Legio VII Claudia (Claudius' Seventh Legion) was a legion of the Imperial Roman army.

History 
According to H.M.D. Parker, the first legion Julius Caesar raised for his campaigns in Cisalpine Gaul was the Seventh; the numbers 1-4 were omitted by custom because the first four legions were under the direct command of the consuls. The Roman commander mentions the Seventh in his account of the battle against the Nervians, and it seems that it was employed during the expedition through western Gaul led by Caesar's deputy Crassus. In 56 BC, the Seventh was present during the Venetic campaign. During the crisis caused by Vercingetorix, it fought in the neighborhood of Lutetia; it must have been active at Alesia and it was certainly involved in the mopping-up operations among the Bellovaci. Legio VII was one of the two legions used in Caesar's invasions of Britain, and played a crucial role in the Battle of Pharsalus in 48 BC. 

At one point Caesar's Legio VII was disbanded, and it veterans settled at Capua. However, Octavian had need of soldiers and recalled its members to service, where they fought in the Battle of Mutina. Its early nickname Macedonia attested in four inscriptions may reflect it was at the Battle of Philippi; otherwise, this attests that the imperial Legio VII was stationed in Macedonia before it was redeployed to Dalmatia.

The legion was present in Dalmatia when Lucius Arruntius Camillus Scribonianus rebelled against the emperor Claudius in AD 42, but refused to support Scribonianus. For this the legion received the honorary titles Claudia pia fidelis. Parker postulates that when Legio IV Scythica was transferred from Moesia to Syria between AD 55 and 62, Legio VII Claudia was moved to Moesia to replace it.

# ENTRIES PROVIDED

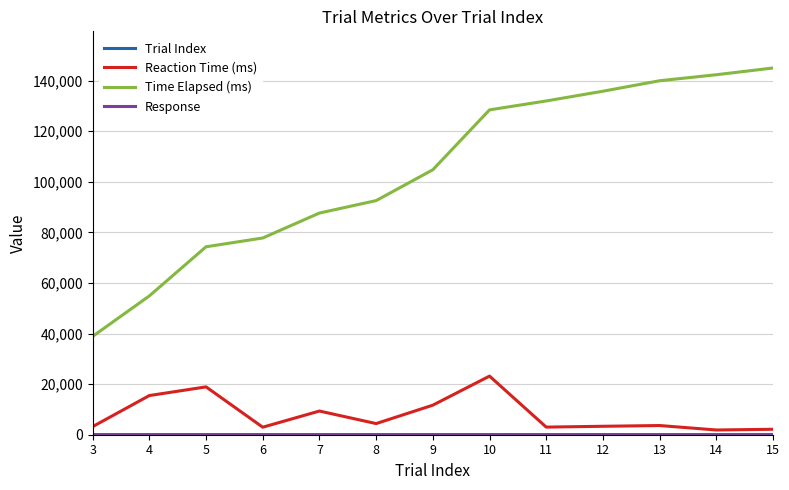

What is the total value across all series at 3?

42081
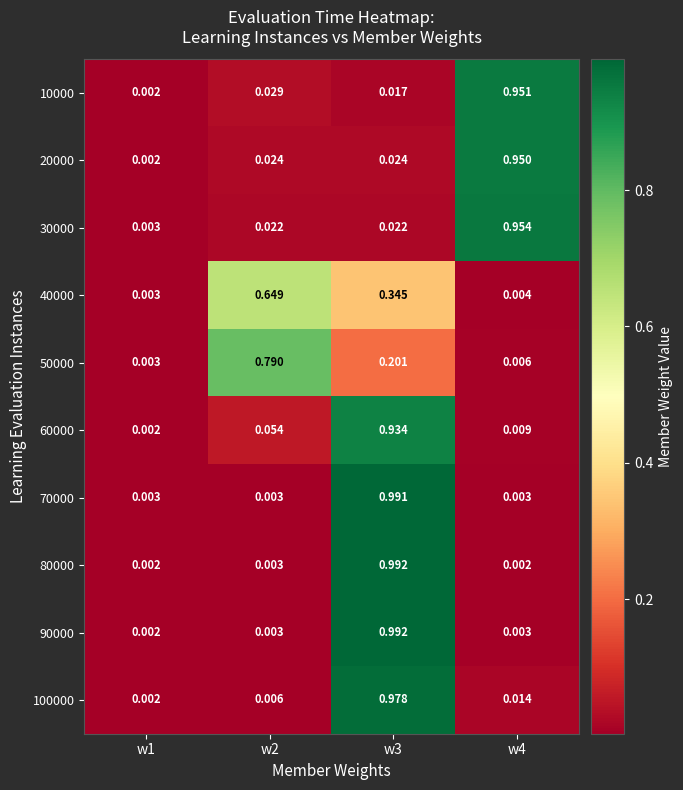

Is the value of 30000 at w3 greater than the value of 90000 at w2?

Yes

--

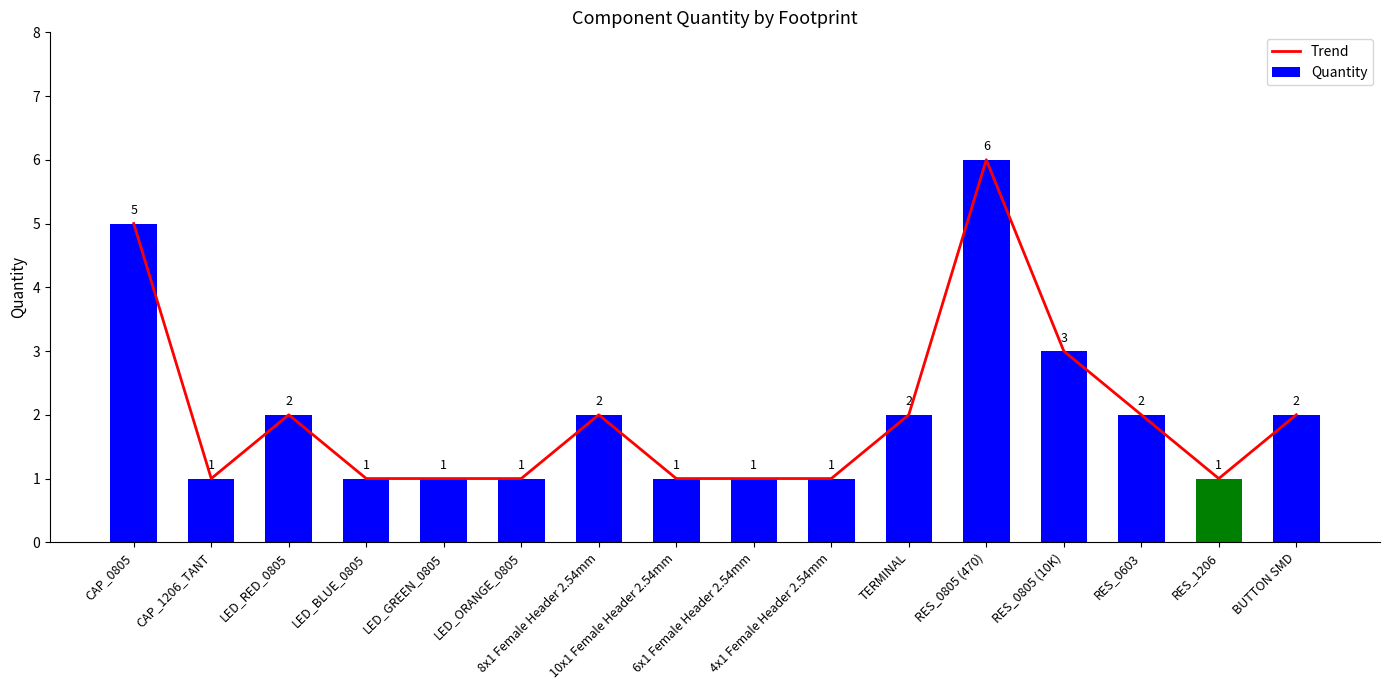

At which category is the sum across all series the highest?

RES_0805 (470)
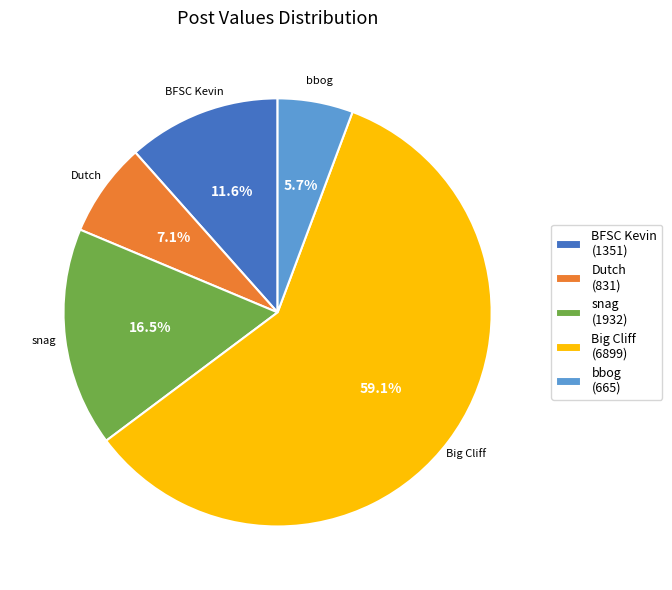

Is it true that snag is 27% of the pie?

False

# TASK REQUIREMENTS
In the text on Legio VII Claudia above, translate the sentence "In 56 BC, the Seventh was present during the Venetic campaign." into Spanish.

# EXPECTED ANSWER
En el año 56 a. C., la Séptima estuvo presente durante la campaña véneta.